# Listening position



## loupy31 (Apr 26, 2006)

Hi All,
I am not one to post alot, I try to sort the problems out on my own, But one problem I just cant solve.
I have a small HT, I have added acoustic foam in various place which has lifted the listening experiance. Ok now to the problem.......
When I sit on the couch and lean forward, the sound is well balanced and 3D, when I lean back in my couch, the 3D image seems to colapes into 2D and the main L & R speakers become more of a point source .
Have tried the usual suspects, move couch forward, toe in/out on the mains, move the mains ,
but cant seem to get rid of the problem.
It seem like the mid bass drops and leaves only the low bass and hi mids and up,
I am not sure what else to try, BTW, my speakers are DIY but this problem has been there with several different speakers over the years.

Peter


----------



## tonyvdb (Sep 5, 2007)

The dimensions of the room can play a big part in this have you moved the speakers forward and at least 2ft away from the side wall?


----------



## mattw (Oct 1, 2009)

Generally the ideal listening position would entail 1) speakers placed ideally in room (recommended distance from front and side walls, as well as from each other) and 2) sitting in an equilateral triangle from speakers 38% from either the front or back wall. Also firing long-ways into a room is preferred over firing short-ways across the room, but from my experience this isn't always possible in your standard living room setup.

Realtraps has a "room setup" section of their website which was helpful in me getting my room situated right.


----------



## loupy31 (Apr 26, 2006)

Hi Guys,
Thanks for your replies. I have tried moving speakers, at the moment I would say the mains are prob just on 2 feet from the side wall, and about 3 feet from the front, sitting position is about 25% from rear wall. the sitting/speaker positions is not an equilateral triangle, its more 45 degrees.
with me sitting about 10 feet from the mains...............room is 14 x 10 x 8 feet


----------



## selden (Nov 15, 2009)

loupy31 said:


> When I sit on the couch and lean forward, the sound is well balanced and 3D, when I lean back in my couch, the 3D image seems to colapes into 2D and the main L & R speakers become more of a point source .
> Have tried the usual suspects, move couch forward


Are you saying that when you move the couch forward the best location is still in front of your new listening position?

That suggests to me that the problem is the couch itself.


----------



## tiggers97 (May 13, 2008)

I've noticed the same thing with my listening position. The problem is probably your chair itself. I have a "love seat" couch in my theater room. Nice comfy and lots of cushion. Probably really bad for listening to music. Basically, it's acting like a big acoustic sponge. When you lean forward, your getting out of the acoustic trap that the couch creates and get more of the room acoustics.

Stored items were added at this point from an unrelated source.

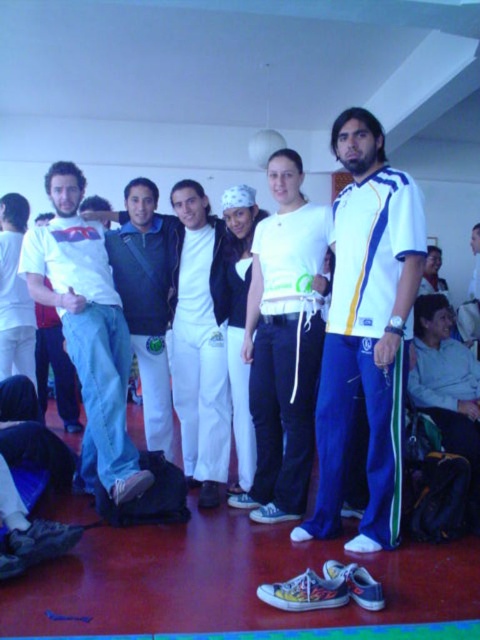
Which of these two, white jersey at center or white cotton t-shirt at left, stands shorter?

With less height is white cotton t-shirt at left.

Between white jersey at center and white cotton t-shirt at left, which one is positioned lower?

white cotton t-shirt at left is lower down.

This screenshot has height=640, width=480. What do you see at coordinates (367, 332) in the screenshot?
I see `white jersey at center` at bounding box center [367, 332].

This screenshot has width=480, height=640. Find the location of `white jersey at center`. white jersey at center is located at coordinates (367, 332).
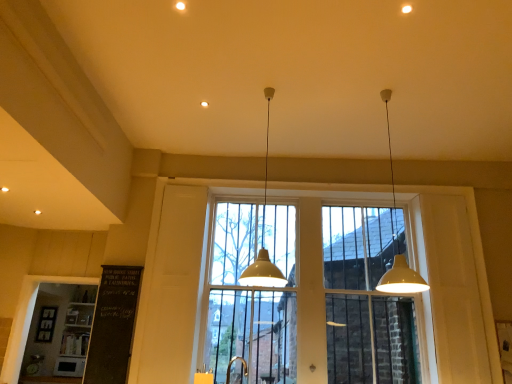
What do you see at coordinates (29, 320) in the screenshot?
I see `white wood window frame at lower left` at bounding box center [29, 320].

What is the approximate height of white matte pendant light at upper right, acting as the second lamp starting from the left?

It is 5.70 feet.

Where is `white wood window frame at lower left`? white wood window frame at lower left is located at coordinates (29, 320).

Which is farther from the camera, (375, 276) or (15, 336)?

The point (15, 336) is behind.

From a real-world perspective, which is physically above, clear glass window at center or white wood window frame at lower left?

In real-world perspective, clear glass window at center is above.

Looking at this image, can we say clear glass window at center lies outside white wood window frame at lower left?

Yes, clear glass window at center is outside of white wood window frame at lower left.

From a real-world perspective, is clear glass window at center beneath gold metallic faucet at lower center?

No, from a real-world perspective, clear glass window at center is not below gold metallic faucet at lower center.

Could gold metallic faucet at lower center be considered to be inside clear glass window at center?

Definitely not — gold metallic faucet at lower center is not inside clear glass window at center.

Considering their positions, is clear glass window at center located in front of or behind gold metallic faucet at lower center?

Clearly, clear glass window at center is behind gold metallic faucet at lower center.

From the image's perspective, relative to gold metallic faucet at lower center, is clear glass window at center above or below?

From the image's perspective, clear glass window at center appears above gold metallic faucet at lower center.

Does white wood window frame at lower left have a greater width compared to white matte pendant light at upper right, acting as the second lamp starting from the left?

No.

Choose the correct answer: Is white wood window frame at lower left inside white matte pendant light at upper right, which appears as the 1th lamp when viewed from the right, or outside it?

white wood window frame at lower left is not enclosed by white matte pendant light at upper right, which appears as the 1th lamp when viewed from the right.

Is white wood window frame at lower left facing towards white matte pendant light at upper right, acting as the second lamp starting from the left?

No, white wood window frame at lower left is not aimed at white matte pendant light at upper right, acting as the second lamp starting from the left.

From the image's perspective, is white wood window frame at lower left positioned above or below white matte pendant light at upper right, acting as the second lamp starting from the left?

white wood window frame at lower left is below white matte pendant light at upper right, acting as the second lamp starting from the left.

Considering the relative sizes of clear glass window at center and white matte pendant light at center, which ranks as the 1th lamp in left-to-right order, in the image provided, is clear glass window at center wider than white matte pendant light at center, which ranks as the 1th lamp in left-to-right order,?

No, clear glass window at center is not wider than white matte pendant light at center, which ranks as the 1th lamp in left-to-right order.

From a real-world perspective, who is located higher, clear glass window at center or white matte pendant light at center, which is counted as the 2th lamp, starting from the right?

white matte pendant light at center, which is counted as the 2th lamp, starting from the right, is physically above.

Considering the sizes of clear glass window at center and white matte pendant light at center, which is counted as the 2th lamp, starting from the right, in the image, is clear glass window at center bigger or smaller than white matte pendant light at center, which is counted as the 2th lamp, starting from the right,?

Clearly, clear glass window at center is larger in size than white matte pendant light at center, which is counted as the 2th lamp, starting from the right.

Is clear glass window at center further to camera compared to white matte pendant light at center, which is counted as the 2th lamp, starting from the right?

Yes, the depth of clear glass window at center is greater than that of white matte pendant light at center, which is counted as the 2th lamp, starting from the right.

Between clear glass window at center and white matte pendant light at upper right, acting as the second lamp starting from the left, which one has smaller size?

white matte pendant light at upper right, acting as the second lamp starting from the left, is smaller.

Does point (383, 359) lie behind point (395, 209)?

No.

From a real-world perspective, is clear glass window at center physically below white matte pendant light at upper right, which appears as the 1th lamp when viewed from the right?

Yes.

Could you tell me if clear glass window at center is turned towards white matte pendant light at upper right, which appears as the 1th lamp when viewed from the right?

Yes, clear glass window at center faces towards white matte pendant light at upper right, which appears as the 1th lamp when viewed from the right.

Does white matte pendant light at center, which is counted as the 2th lamp, starting from the right, have a larger size compared to white matte pendant light at upper right, acting as the second lamp starting from the left?

Incorrect, white matte pendant light at center, which is counted as the 2th lamp, starting from the right, is not larger than white matte pendant light at upper right, acting as the second lamp starting from the left.

Is white matte pendant light at center, which is counted as the 2th lamp, starting from the right, next to white matte pendant light at upper right, acting as the second lamp starting from the left, and touching it?

white matte pendant light at center, which is counted as the 2th lamp, starting from the right, and white matte pendant light at upper right, acting as the second lamp starting from the left, are not in contact.

Which is closer, (274, 265) or (391, 150)?

The point (391, 150) is closer to the camera.

Between white matte pendant light at center, which is counted as the 2th lamp, starting from the right, and white matte pendant light at upper right, acting as the second lamp starting from the left, which one has larger width?

Wider between the two is white matte pendant light at upper right, acting as the second lamp starting from the left.

From a real-world perspective, relative to clear glass window at center, is white matte pendant light at center, which is counted as the 2th lamp, starting from the right, vertically above or below?

From a real-world perspective, white matte pendant light at center, which is counted as the 2th lamp, starting from the right, is physically above clear glass window at center.

Between white matte pendant light at center, which ranks as the 1th lamp in left-to-right order, and clear glass window at center, which one has smaller size?

With smaller size is white matte pendant light at center, which ranks as the 1th lamp in left-to-right order.

From the image's perspective, is white matte pendant light at center, which is counted as the 2th lamp, starting from the right, beneath clear glass window at center?

Actually, white matte pendant light at center, which is counted as the 2th lamp, starting from the right, appears above clear glass window at center in the image.

Are white matte pendant light at center, which is counted as the 2th lamp, starting from the right, and clear glass window at center making contact?

No, white matte pendant light at center, which is counted as the 2th lamp, starting from the right, is not with clear glass window at center.

You are a GUI agent. You are given a task and a screenshot of the screen. Output one action in this format:
    pyautogui.click(x=<x>, y=<y>)
    Task: Click on the window frame behind the clear glass window at center
    Image resolution: width=512 pixels, height=384 pixels.
    Given the screenshot: What is the action you would take?
    pyautogui.click(x=29, y=320)

This screenshot has width=512, height=384. I want to click on window on the right of gold metallic faucet at lower center, so point(335,301).

Based on the photo, estimate the real-world distances between objects in this image. Which object is further from clear glass window at center, white wood window frame at lower left or gold metallic faucet at lower center?

white wood window frame at lower left.

Which object lies further to the anchor point white matte pendant light at upper right, acting as the second lamp starting from the left, white matte pendant light at center, which is counted as the 2th lamp, starting from the right, or gold metallic faucet at lower center?

Among the two, gold metallic faucet at lower center is located further to white matte pendant light at upper right, acting as the second lamp starting from the left.

From the image, which object appears to be farther from white wood window frame at lower left, clear glass window at center or white matte pendant light at center, which is counted as the 2th lamp, starting from the right?

Based on the image, white matte pendant light at center, which is counted as the 2th lamp, starting from the right, appears to be further to white wood window frame at lower left.

Considering their positions, is white matte pendant light at upper right, acting as the second lamp starting from the left, positioned closer to white wood window frame at lower left than gold metallic faucet at lower center?

gold metallic faucet at lower center is closer to white wood window frame at lower left.

Looking at the image, which one is located closer to white matte pendant light at center, which is counted as the 2th lamp, starting from the right, white matte pendant light at upper right, which appears as the 1th lamp when viewed from the right, or clear glass window at center?

white matte pendant light at upper right, which appears as the 1th lamp when viewed from the right, is positioned closer to the anchor white matte pendant light at center, which is counted as the 2th lamp, starting from the right.

Based on their spatial positions, is white matte pendant light at upper right, acting as the second lamp starting from the left, or gold metallic faucet at lower center further from clear glass window at center?

white matte pendant light at upper right, acting as the second lamp starting from the left, lies further to clear glass window at center than the other object.

Based on their spatial positions, is white wood window frame at lower left or white matte pendant light at center, which is counted as the 2th lamp, starting from the right, closer to white matte pendant light at upper right, which appears as the 1th lamp when viewed from the right?

white matte pendant light at center, which is counted as the 2th lamp, starting from the right, lies closer to white matte pendant light at upper right, which appears as the 1th lamp when viewed from the right, than the other object.

Based on the photo, estimate the real-world distances between objects in this image. Which object is further from white matte pendant light at upper right, acting as the second lamp starting from the left, gold metallic faucet at lower center or white matte pendant light at center, which is counted as the 2th lamp, starting from the right?

gold metallic faucet at lower center.

Identify the location of faucet between white wood window frame at lower left and clear glass window at center. The height and width of the screenshot is (384, 512). (231, 365).

You are a GUI agent. You are given a task and a screenshot of the screen. Output one action in this format:
    pyautogui.click(x=<x>, y=<y>)
    Task: Click on the lamp positioned between white matte pendant light at upper right, acting as the second lamp starting from the left, and clear glass window at center from near to far
    
    Given the screenshot: What is the action you would take?
    pyautogui.click(x=263, y=235)

Find the location of a particular element. This screenshot has width=512, height=384. faucet situated between white wood window frame at lower left and white matte pendant light at center, which ranks as the 1th lamp in left-to-right order, from left to right is located at coordinates (231, 365).

At what (x,y) coordinates should I click in order to perform the action: click on window between white wood window frame at lower left and white matte pendant light at upper right, acting as the second lamp starting from the left. Please return your answer as a coordinate pair (x, y). The width and height of the screenshot is (512, 384). Looking at the image, I should click on (335, 301).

The way I "fix" it is to take all the cushions for leaning on (not sitting ) and stack them behind where I would lean forward, or place the extras on the floor. That way I can lean back comfortably to listen and there is a lot less to absorb reflections and sonics directly behind my left and right shoulders. The sponge is still there, but it is an improvement.

The best option would be to get rid of the couch and replace with something else, but that's not really an option with the family in this theater house.


----------



## Prof. (Oct 20, 2006)

Any high back lounge, sofa or chair will have that effect...
Ideally there should be airspace above the neck..


----------